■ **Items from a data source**
· · ·
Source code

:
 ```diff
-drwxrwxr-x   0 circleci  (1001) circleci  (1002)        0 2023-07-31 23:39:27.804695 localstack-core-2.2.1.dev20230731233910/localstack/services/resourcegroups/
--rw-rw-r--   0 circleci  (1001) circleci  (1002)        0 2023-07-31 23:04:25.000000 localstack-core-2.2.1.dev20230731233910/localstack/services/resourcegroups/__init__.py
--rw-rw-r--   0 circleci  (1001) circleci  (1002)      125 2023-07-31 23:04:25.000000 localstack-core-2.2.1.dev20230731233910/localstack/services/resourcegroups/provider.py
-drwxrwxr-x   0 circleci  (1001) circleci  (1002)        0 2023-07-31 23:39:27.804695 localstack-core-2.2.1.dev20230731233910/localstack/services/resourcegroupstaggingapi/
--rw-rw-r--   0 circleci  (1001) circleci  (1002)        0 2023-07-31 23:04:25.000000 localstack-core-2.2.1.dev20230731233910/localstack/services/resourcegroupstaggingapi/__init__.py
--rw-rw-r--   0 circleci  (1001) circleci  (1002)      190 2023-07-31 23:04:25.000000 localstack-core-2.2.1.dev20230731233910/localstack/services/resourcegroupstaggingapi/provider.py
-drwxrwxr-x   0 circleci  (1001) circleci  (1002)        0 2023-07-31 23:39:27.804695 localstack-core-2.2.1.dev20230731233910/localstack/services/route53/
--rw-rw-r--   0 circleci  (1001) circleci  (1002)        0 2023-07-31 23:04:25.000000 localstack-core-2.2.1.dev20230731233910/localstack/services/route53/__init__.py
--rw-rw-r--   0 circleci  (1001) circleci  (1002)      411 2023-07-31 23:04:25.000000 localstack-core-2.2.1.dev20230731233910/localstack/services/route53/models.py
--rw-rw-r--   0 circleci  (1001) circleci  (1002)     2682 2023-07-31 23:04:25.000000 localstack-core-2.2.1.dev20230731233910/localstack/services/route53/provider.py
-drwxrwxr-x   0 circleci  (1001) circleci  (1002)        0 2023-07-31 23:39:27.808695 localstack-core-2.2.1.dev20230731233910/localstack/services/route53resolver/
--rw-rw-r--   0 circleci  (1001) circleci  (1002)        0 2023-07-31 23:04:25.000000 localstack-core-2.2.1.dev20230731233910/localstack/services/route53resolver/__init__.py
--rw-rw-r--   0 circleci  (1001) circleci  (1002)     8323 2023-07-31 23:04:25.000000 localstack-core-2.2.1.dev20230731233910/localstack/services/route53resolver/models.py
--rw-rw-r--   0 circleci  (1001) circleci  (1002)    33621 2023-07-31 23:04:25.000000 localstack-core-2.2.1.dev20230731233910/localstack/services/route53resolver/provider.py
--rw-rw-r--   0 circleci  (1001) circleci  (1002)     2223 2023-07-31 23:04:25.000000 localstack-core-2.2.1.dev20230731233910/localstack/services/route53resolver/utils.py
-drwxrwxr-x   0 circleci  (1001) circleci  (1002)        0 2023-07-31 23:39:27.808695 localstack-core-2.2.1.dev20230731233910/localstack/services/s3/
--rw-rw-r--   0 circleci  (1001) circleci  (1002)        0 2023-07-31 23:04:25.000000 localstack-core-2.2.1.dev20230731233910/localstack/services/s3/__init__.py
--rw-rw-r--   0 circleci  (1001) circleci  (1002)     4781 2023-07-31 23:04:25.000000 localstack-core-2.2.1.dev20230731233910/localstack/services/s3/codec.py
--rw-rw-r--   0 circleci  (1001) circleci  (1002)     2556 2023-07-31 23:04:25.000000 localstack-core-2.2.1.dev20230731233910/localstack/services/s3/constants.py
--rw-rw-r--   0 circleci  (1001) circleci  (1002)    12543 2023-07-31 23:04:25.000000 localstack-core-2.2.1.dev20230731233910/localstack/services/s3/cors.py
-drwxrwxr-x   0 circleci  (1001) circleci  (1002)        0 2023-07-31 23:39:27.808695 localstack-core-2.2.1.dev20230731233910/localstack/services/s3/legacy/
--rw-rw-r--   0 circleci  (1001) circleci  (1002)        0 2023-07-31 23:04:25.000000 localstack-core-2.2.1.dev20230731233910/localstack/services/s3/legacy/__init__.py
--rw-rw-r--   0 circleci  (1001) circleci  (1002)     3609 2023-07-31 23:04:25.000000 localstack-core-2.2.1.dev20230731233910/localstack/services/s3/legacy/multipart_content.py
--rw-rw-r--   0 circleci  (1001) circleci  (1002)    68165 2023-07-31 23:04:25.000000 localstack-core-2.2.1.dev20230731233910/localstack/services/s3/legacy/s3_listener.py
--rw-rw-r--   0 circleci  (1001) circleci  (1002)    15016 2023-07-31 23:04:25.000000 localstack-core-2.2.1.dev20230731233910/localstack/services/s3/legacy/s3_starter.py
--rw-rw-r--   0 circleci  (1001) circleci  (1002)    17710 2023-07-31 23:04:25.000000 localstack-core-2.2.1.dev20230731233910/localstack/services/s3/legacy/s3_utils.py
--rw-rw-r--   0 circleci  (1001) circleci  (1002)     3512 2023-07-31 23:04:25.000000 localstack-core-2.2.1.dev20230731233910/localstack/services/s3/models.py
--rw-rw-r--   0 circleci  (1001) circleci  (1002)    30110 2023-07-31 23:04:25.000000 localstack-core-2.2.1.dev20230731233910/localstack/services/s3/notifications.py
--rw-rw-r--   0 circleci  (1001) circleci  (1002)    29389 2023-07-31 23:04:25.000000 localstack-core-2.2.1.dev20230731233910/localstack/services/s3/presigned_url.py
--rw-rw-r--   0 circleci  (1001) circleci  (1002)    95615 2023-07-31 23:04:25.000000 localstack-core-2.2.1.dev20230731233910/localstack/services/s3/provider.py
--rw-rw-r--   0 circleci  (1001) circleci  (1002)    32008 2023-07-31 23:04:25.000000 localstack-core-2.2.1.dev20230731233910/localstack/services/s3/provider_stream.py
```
· · ·
Looking at the entries above, how many lines contain the word "models"? Answer with the number alone.

3